Verilen metin:
***

İstanbul’da bulunan yeniçeriler herhangi bir yangın durumunda itfaiyecilikte yaparlar,
odalarında bulunan su kovası, kanca ve baltalarla yangın da söndürürlerdi.
Tulumbacıların ihdas edilmesiyle birlikte, Yeniçerilerin yangındaki görevleri de
azaltılmıştır. Yeniçerilerden bazıları da Yeniçeri ağasıyla birlikte İstanbul’un
semtlerinde kol gezerek asayişin sağlanmasına çalışırlardı. İstanbul’da bulunan
karakolların, kale kapılarının açılıp kapanması hizmetleri de yeniçerilere aitti.
Bunlardan herhangi bir semtin inzibatına bakanlara Kullukçu ve kale kapılarında
muhafızlık yapanlara da Yasakçı denmekteydi (Uzunçarşılı, 1988a:197).

***

Listelenen kayıtlar:
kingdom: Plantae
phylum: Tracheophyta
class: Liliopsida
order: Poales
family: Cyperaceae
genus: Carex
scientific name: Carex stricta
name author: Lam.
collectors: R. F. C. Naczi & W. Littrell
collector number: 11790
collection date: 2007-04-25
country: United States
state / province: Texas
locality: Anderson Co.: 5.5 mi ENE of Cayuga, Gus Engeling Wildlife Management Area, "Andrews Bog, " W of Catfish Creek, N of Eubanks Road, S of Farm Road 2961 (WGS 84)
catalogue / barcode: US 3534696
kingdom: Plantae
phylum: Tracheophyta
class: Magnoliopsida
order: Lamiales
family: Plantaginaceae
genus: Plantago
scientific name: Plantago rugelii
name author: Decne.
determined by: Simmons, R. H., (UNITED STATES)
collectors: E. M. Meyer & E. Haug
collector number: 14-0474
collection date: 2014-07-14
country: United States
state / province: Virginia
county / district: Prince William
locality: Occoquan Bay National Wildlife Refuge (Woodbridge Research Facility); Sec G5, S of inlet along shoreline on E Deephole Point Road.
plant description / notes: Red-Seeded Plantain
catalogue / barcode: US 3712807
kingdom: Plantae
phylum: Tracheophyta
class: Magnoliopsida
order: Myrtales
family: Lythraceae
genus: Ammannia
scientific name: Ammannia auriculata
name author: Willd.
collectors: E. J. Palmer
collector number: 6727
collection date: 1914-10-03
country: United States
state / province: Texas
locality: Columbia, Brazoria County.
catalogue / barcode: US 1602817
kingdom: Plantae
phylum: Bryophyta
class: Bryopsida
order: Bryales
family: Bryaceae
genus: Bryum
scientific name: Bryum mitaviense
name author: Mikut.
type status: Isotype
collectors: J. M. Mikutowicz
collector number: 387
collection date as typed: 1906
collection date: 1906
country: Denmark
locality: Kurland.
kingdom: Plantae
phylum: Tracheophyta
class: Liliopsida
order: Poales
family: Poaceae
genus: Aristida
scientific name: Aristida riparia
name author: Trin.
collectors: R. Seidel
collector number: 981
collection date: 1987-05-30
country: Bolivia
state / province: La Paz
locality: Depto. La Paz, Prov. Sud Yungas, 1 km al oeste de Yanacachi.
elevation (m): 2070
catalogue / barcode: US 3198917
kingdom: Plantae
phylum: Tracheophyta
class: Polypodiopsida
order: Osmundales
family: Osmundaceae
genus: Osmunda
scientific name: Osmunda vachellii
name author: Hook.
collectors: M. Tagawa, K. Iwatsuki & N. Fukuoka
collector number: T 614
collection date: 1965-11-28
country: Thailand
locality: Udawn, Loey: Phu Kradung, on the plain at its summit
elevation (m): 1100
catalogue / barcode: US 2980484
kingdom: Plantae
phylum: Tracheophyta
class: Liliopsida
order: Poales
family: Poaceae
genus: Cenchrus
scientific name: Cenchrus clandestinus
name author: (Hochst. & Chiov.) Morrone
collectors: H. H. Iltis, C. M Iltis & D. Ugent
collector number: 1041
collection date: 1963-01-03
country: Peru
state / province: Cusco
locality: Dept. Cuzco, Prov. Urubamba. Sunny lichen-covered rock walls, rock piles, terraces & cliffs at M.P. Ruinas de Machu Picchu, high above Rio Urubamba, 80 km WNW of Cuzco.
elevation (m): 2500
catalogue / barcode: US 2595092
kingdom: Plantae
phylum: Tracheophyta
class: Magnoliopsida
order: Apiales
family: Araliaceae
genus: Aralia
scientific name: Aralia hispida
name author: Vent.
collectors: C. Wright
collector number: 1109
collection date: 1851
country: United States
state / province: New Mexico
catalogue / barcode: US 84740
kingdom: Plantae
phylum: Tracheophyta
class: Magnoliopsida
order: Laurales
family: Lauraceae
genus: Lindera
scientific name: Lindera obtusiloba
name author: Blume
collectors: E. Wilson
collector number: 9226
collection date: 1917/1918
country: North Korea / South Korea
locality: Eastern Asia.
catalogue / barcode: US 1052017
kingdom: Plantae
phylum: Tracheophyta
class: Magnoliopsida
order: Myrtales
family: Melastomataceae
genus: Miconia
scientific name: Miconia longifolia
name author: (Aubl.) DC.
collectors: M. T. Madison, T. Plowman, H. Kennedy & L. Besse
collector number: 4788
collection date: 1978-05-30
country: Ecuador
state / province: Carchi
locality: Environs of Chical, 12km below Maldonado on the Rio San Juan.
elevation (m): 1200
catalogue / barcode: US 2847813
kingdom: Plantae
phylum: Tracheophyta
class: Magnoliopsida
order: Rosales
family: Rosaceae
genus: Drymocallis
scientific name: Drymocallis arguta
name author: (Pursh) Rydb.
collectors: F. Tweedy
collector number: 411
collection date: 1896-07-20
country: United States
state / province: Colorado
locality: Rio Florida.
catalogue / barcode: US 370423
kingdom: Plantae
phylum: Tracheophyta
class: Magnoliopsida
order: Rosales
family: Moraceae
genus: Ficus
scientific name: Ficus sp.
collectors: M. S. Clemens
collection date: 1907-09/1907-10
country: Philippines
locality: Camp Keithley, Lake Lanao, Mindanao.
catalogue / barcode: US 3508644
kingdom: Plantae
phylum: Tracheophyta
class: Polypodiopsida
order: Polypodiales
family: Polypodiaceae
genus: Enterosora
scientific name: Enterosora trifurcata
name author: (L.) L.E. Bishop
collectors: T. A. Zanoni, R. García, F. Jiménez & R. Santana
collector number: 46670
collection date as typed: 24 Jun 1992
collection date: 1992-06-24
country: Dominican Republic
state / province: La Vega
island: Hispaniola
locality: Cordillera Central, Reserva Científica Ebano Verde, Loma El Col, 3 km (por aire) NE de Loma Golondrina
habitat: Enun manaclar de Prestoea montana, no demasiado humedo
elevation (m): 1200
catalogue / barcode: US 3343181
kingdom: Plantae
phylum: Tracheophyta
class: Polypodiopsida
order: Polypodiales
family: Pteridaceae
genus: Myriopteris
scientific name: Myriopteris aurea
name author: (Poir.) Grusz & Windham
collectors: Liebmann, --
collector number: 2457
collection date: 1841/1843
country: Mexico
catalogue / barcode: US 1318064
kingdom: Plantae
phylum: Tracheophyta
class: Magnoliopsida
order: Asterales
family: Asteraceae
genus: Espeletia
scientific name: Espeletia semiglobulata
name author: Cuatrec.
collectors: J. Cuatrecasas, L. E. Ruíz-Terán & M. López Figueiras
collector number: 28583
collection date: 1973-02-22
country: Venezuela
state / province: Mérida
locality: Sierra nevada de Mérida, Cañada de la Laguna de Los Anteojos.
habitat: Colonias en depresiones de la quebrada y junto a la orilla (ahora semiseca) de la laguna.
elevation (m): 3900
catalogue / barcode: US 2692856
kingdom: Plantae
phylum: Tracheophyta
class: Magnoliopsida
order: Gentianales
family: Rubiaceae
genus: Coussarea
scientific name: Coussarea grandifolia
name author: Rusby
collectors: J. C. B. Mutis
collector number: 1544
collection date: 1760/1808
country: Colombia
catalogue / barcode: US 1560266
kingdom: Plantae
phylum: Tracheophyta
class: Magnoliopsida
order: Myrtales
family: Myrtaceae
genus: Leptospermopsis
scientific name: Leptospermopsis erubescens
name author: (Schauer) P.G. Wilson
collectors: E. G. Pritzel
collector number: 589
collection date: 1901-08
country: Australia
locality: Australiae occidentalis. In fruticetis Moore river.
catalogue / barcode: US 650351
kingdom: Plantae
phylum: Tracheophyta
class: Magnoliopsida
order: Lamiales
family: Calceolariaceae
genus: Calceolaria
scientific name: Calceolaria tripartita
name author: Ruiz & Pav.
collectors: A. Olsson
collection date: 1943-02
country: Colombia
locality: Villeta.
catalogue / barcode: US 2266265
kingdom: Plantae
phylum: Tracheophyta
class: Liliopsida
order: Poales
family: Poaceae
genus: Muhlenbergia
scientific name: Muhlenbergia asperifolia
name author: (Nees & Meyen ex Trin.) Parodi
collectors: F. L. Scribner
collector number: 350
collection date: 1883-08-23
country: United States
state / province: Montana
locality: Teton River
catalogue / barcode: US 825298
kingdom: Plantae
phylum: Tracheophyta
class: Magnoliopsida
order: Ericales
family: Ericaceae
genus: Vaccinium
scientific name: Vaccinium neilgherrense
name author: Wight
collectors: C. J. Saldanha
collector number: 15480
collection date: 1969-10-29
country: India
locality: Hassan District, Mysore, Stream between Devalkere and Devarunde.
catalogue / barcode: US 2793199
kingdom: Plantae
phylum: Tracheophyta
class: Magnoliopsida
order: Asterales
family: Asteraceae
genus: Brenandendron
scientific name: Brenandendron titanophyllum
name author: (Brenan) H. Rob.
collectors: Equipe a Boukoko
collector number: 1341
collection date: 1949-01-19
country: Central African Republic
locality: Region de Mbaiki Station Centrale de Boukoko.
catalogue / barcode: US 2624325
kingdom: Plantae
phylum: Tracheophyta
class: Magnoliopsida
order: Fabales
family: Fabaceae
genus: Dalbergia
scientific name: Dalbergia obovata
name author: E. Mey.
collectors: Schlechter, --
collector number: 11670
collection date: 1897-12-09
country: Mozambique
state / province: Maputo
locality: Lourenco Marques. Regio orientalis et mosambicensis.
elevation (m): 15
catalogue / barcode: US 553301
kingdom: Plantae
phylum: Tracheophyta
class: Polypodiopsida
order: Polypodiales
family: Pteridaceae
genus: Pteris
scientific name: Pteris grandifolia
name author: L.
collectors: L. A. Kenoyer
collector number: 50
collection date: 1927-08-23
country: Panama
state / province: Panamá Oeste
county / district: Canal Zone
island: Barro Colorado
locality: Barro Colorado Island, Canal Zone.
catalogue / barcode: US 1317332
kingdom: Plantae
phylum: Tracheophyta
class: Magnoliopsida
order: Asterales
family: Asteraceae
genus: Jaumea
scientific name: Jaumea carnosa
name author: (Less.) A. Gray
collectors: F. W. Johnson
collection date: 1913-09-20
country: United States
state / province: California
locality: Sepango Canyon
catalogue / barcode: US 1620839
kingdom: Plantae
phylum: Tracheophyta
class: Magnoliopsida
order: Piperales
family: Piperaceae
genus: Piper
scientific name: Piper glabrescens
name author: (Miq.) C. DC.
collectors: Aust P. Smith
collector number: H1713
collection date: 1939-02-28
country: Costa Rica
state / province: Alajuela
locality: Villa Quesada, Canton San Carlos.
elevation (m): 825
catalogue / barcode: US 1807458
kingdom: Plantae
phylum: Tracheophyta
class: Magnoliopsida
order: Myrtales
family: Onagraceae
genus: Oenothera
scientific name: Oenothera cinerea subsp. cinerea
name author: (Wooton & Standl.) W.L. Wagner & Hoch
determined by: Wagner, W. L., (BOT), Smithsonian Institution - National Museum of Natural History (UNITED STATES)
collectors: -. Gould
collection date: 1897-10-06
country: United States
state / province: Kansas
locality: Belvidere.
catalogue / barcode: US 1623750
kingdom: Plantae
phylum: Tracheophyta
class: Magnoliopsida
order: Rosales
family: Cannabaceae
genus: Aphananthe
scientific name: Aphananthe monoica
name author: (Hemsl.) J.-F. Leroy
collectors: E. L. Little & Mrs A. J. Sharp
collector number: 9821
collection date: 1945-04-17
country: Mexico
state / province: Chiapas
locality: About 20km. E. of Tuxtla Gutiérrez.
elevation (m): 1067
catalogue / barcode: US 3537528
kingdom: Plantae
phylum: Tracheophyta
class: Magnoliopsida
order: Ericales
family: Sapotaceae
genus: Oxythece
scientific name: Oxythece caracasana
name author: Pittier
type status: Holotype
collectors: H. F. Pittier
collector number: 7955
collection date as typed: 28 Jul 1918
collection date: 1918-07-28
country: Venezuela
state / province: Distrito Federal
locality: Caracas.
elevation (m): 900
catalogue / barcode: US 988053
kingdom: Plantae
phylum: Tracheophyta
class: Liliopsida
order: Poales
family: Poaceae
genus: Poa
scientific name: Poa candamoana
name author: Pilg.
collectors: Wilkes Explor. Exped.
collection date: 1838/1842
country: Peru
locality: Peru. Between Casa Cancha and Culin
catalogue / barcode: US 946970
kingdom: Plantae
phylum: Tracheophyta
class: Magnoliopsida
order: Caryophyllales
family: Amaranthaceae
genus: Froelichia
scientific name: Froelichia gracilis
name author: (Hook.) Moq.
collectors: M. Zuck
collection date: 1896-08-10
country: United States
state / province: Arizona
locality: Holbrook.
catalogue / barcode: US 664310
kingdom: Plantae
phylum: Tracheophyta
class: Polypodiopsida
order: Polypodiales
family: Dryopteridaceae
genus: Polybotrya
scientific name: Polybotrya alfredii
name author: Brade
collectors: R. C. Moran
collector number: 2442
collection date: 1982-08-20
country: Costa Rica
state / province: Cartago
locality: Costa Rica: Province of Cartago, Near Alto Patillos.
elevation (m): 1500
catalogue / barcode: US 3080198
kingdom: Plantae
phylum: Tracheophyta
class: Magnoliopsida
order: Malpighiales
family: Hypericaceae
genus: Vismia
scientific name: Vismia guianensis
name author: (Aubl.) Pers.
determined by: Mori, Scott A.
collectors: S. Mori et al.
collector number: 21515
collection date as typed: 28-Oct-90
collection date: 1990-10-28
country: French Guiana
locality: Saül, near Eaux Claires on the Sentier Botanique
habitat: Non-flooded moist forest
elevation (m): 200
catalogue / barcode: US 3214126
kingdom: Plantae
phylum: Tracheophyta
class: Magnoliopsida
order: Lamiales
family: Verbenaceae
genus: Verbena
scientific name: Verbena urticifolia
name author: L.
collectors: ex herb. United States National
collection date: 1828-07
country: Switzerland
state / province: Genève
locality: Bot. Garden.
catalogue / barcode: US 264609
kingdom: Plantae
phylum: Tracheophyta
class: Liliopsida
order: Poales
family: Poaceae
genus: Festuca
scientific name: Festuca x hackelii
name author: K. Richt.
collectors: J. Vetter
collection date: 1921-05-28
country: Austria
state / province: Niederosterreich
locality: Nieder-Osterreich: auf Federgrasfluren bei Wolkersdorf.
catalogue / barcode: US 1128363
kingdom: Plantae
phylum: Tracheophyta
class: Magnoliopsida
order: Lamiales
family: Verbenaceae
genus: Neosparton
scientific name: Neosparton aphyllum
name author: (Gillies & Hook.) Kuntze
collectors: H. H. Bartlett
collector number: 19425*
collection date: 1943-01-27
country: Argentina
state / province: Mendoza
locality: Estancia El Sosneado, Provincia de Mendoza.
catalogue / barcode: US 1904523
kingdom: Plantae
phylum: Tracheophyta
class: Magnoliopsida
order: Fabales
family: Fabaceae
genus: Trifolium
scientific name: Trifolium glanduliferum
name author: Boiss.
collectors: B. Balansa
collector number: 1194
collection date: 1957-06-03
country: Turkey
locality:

***

Görev: Yeniçerilerin İstanbul'daki görevlerini anlatan metni baştan sona, hiçbir değişiklik yapmadan yazın. Buradaki verilerin metinle hiçbir ilgisi yoktur.

Yanıt aşağıda:
İstanbul’da bulunan yeniçeriler herhangi bir yangın durumunda itfaiyecilikte yaparlar,
odalarında bulunan su kovası, kanca ve baltalarla yangın da söndürürlerdi.
Tulumbacıların ihdas edilmesiyle birlikte, Yeniçerilerin yangındaki görevleri de
azaltılmıştır. Yeniçerilerden bazıları da Yeniçeri ağasıyla birlikte İstanbul’un
semtlerinde kol gezerek asayişin sağlanmasına çalışırlardı. İstanbul’da bulunan
karakolların, kale kapılarının açılıp kapanması hizmetleri de yeniçerilere aitti.
Bunlardan herhangi bir semtin inzibatına bakanlara Kullukçu ve kale kapılarında
muhafızlık yapanlara da Yasakçı denmekteydi (Uzunçarşılı, 1988a:197).